COLOR_TABLE Settings

The COLOR_TABLE setting describes a set of specific changes to make to your color scheme. Instead of acting on all the colors uniformly, the COLOR_TABLE causes transformations of individual color combinations. For example, a COLOR_TABLE entry might cause a red foreground on a black background to be translated to a white foreground on a blue background.

There are four values that need to be set: the foreground and background colors (assigned numbers from 1 to 8) and the foreground and background intensity (high or low). These are the basic color values, without any intensity indicator:

Color Color value
Black 1
Blue 2
Green 3
Cyan 4
Red 5
Magenta     6
Brown 7
White 8

For the color table, we combine intensity and color into a single variable by adding 8 to the color value if high intensity applies. These are the possible values for foreground and background settings:

Color Color value
low-intensity Black 1
low-intensity Blue 2
low-intensity Green 3
low-intensity Cyan 4
low-intensity Red 5
low-intensity Magenta 6
low-intensity Brown 7
low-intensity White 8
high-intensity Black 9
high-intensity Blue 10
high-intensity Green 11
high-intensity Cyan 12
high-intensity Red 13
high-intensity Magenta     14
high-intensity Brown 15
high-intensity White 16

With this numbering scheme, you use the COLOR_TABLE variable (or COBOL code) to build a two-dimensional table for background and foreground colors. For example:

Back Fore 1 (low Black) 2 (low Blue) 3 (low Green) 4 (low Cyan)
1          
2          
3          
4     3, 6    
         
         

The table maps the colors specified by your program into the actual colors that will appear on the screen. It tells the runtime system which colors to use when the program specifies a particular background-foreground combination.

For example, if the table carried the equivalent of 3, 6 in row 4, column 2, this would mean that a low-intensity Cyan background (row 4) with a low-intensity Blue foreground (column 2) should be mapped to a background of low-intensity Green (3) with a foreground of low-intensity Magenta (6). The value found in each cell in the table represents the final colors to be used.

The values in the table are not actually stored as numbered pairs. They are stored as 8-bit numbers.

Initially, the table is arranged so that no transformations take place. You use the configuration setting COLOR_TABLE to change entries in the table.

Follow the word COLOR_TABLE with the original foreground and background numbers, separated by a comma. Follow these by an equals sign, and then the new foreground and background numbers, again separated by a comma.

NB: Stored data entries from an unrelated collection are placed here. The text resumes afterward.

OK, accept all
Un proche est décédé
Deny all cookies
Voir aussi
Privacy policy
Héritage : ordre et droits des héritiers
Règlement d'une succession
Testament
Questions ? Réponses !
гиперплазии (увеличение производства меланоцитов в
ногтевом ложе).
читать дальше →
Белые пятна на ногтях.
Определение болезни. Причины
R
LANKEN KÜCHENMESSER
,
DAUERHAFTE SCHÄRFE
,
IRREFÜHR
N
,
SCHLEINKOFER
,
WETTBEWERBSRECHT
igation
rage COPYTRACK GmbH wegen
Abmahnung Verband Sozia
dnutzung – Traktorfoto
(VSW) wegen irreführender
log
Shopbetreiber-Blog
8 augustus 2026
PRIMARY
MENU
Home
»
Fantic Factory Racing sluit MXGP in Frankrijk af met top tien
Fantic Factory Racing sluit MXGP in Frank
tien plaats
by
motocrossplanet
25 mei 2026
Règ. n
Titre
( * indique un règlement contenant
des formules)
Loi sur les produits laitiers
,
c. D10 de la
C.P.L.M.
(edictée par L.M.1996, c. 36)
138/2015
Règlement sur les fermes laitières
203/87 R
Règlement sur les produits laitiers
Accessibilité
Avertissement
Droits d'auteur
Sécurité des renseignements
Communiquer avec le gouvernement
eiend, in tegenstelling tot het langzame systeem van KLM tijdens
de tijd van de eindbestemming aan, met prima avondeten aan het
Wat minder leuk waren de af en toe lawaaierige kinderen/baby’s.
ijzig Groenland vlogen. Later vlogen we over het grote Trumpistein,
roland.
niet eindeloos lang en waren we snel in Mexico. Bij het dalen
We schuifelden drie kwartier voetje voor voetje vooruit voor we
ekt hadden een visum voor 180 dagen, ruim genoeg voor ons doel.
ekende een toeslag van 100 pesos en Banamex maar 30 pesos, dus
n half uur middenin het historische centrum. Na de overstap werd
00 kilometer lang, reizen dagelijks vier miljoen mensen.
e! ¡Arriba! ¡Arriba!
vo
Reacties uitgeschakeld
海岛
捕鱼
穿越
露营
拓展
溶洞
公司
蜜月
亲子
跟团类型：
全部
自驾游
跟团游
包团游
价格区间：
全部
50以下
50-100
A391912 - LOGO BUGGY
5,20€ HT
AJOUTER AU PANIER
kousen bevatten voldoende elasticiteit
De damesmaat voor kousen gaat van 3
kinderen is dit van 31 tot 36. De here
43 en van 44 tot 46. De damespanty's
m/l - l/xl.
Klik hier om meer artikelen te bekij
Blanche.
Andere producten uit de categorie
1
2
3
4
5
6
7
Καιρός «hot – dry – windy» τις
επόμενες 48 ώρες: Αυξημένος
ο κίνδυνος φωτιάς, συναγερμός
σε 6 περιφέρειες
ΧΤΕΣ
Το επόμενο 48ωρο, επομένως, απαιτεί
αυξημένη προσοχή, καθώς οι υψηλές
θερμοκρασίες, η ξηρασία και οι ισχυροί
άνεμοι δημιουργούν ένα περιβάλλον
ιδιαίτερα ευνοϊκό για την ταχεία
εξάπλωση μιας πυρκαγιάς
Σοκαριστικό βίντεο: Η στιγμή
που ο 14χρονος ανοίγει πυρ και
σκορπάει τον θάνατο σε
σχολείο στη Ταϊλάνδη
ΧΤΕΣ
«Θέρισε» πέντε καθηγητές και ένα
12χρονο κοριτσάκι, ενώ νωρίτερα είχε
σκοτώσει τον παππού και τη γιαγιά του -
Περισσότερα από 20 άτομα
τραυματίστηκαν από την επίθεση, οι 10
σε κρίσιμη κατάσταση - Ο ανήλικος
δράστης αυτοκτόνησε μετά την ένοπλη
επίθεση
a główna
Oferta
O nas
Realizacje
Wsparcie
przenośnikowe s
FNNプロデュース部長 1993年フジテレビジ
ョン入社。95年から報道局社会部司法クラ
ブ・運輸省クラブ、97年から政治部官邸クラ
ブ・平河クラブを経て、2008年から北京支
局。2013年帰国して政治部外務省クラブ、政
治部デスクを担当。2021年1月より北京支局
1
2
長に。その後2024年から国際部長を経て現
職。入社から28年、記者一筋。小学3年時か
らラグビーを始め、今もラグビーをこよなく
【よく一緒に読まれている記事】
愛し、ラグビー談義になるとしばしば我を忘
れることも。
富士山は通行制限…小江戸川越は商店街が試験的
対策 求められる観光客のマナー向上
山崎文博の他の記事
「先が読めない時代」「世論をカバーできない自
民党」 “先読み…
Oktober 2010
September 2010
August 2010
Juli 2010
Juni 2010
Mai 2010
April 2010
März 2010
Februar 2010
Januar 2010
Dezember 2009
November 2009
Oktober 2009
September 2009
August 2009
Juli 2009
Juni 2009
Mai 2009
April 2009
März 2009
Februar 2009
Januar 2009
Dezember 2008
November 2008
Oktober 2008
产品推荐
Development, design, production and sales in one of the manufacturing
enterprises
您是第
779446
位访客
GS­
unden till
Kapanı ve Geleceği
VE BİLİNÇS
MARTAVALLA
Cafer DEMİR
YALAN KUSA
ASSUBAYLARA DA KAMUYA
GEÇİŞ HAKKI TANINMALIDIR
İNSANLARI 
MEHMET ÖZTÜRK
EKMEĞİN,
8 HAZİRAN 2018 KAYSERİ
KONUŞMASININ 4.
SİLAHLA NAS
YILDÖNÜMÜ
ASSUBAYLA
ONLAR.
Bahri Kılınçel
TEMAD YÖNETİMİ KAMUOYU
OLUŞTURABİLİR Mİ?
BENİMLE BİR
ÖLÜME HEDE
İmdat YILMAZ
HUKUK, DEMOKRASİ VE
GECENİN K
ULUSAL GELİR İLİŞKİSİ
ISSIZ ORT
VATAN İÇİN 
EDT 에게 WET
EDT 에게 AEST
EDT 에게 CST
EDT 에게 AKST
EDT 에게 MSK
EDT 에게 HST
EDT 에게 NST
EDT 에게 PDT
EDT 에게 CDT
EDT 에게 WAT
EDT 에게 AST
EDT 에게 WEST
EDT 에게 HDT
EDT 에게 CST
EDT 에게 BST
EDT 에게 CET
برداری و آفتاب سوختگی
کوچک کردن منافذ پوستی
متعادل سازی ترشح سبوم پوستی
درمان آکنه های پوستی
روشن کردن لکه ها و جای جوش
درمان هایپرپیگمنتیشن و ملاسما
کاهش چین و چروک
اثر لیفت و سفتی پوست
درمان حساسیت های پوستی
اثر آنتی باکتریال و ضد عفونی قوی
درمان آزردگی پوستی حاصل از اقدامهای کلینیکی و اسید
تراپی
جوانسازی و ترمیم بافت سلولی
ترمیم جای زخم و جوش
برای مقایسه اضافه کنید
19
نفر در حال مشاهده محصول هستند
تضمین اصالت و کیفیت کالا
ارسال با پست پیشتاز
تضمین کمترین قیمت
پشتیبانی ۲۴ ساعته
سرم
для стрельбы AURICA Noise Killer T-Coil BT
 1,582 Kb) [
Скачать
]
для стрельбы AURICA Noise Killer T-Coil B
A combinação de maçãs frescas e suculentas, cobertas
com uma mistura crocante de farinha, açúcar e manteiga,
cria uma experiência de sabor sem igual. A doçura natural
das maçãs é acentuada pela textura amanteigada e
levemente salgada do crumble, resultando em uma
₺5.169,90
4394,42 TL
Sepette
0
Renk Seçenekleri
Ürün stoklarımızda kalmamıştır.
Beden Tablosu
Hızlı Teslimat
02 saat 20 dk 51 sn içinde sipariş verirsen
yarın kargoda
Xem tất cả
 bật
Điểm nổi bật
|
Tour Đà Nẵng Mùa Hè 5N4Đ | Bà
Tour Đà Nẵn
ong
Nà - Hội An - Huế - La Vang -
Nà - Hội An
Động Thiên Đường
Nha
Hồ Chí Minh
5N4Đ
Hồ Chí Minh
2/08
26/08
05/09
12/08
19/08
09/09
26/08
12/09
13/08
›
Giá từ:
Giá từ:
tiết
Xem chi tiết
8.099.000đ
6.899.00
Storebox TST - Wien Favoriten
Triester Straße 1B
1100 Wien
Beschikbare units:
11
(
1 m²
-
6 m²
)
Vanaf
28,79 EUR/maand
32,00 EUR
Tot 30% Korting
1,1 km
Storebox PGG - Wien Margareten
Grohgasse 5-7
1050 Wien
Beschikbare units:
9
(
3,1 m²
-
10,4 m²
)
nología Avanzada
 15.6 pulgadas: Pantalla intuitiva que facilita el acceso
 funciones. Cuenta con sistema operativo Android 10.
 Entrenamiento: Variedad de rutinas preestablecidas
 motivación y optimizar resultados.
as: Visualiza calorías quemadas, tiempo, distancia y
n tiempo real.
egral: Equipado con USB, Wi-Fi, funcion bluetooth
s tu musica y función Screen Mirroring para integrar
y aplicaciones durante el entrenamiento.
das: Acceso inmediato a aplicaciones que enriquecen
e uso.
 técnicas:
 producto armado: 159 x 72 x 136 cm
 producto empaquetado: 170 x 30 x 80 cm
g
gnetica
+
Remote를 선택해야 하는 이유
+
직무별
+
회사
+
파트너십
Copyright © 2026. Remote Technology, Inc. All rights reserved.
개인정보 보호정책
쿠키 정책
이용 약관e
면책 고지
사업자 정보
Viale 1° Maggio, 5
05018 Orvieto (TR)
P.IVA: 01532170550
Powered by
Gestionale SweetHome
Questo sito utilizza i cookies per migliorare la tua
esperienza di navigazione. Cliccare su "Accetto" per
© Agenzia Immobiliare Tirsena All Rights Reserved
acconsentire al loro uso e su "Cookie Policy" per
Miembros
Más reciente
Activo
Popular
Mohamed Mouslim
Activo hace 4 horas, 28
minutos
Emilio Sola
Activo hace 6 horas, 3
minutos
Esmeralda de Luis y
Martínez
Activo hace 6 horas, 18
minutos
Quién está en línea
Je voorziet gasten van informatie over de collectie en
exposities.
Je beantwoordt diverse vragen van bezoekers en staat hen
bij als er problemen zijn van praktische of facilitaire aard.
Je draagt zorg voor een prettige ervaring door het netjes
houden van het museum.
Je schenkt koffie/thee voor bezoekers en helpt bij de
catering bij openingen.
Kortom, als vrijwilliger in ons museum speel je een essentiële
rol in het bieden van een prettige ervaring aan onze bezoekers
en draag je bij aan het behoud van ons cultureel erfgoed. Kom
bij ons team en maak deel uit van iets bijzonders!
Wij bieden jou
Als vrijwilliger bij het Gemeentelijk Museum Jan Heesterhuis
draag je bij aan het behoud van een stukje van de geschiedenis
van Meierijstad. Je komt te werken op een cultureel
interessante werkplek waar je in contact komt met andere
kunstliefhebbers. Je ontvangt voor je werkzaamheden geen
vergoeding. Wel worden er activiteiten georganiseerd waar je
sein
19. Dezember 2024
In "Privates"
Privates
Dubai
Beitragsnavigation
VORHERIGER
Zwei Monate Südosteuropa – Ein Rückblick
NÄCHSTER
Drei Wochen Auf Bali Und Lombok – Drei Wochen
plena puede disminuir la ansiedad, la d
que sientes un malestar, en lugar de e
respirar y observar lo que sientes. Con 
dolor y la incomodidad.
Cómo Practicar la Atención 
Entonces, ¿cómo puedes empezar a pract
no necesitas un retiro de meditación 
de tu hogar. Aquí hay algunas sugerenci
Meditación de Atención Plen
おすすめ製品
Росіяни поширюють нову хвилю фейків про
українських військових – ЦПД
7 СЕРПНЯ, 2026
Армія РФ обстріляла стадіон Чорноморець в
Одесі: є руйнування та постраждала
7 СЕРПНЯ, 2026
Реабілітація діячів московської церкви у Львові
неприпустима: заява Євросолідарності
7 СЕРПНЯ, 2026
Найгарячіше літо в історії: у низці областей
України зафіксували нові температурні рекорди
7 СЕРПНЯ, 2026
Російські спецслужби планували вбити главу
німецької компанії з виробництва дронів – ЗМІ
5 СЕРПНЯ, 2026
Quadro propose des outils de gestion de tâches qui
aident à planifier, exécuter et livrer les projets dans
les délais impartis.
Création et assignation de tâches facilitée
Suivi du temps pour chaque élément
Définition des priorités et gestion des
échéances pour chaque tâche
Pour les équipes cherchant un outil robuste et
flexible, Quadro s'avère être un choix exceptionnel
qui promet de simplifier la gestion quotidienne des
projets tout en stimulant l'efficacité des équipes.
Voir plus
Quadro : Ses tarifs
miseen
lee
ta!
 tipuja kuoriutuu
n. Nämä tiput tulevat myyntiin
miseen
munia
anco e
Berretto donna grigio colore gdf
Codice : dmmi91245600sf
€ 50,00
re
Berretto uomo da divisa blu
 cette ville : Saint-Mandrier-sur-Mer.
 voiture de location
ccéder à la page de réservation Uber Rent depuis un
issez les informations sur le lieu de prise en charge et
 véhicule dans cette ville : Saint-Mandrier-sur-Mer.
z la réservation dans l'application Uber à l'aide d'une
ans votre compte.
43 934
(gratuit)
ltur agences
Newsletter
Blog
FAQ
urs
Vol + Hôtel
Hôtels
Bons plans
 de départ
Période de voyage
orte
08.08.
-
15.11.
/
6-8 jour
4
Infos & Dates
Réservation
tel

For example, to transform the color combination of foreground 5 on background 2 to foreground 13 on background 2, you would use:

COLOR_TABLE   5, 2 = 13, 2

The color table may also be accessed directly by a COBOL program. It has the following definition:

01 w-default-COLOR-TABLE is external.
    03  occurs 16 times 
        indexed by background-color.
        05  final-color occurs 16 times
            indexed by foreground-color
            pic x comp-x.

Each table value is an 8-bit number in which the low-order four bits indicate the desired foreground color and the high-order four bits are the background color. Because four bits result in a range of 0 to 15, the colors are stored as one less than their actual value of 1 to 16. Mathematically, the colors are determined by:

Foreground = N(mod 16) + 1

Background = (N/16) + 1

where N is the 8-bit value found in the table.

For example, suppose we wanted to transform a background color of 5 and a foreground color of 14 to be the colors represented by the variables back and fore. The following COMPUTE statement does this, and can serve as a template when you want to accomplish a similar color transformation:

compute final-color(5, 14) = 
   (back - 1) * 16 + (fore - 1).

You can also make COLOR_TABLE settings from inside of COBOL by using SET ENVIRONMENT. Using the external table allows you to inquire about current COLOR_TABLE values and allows you to quickly change several values at once (for example, by processing an entire row in a loop).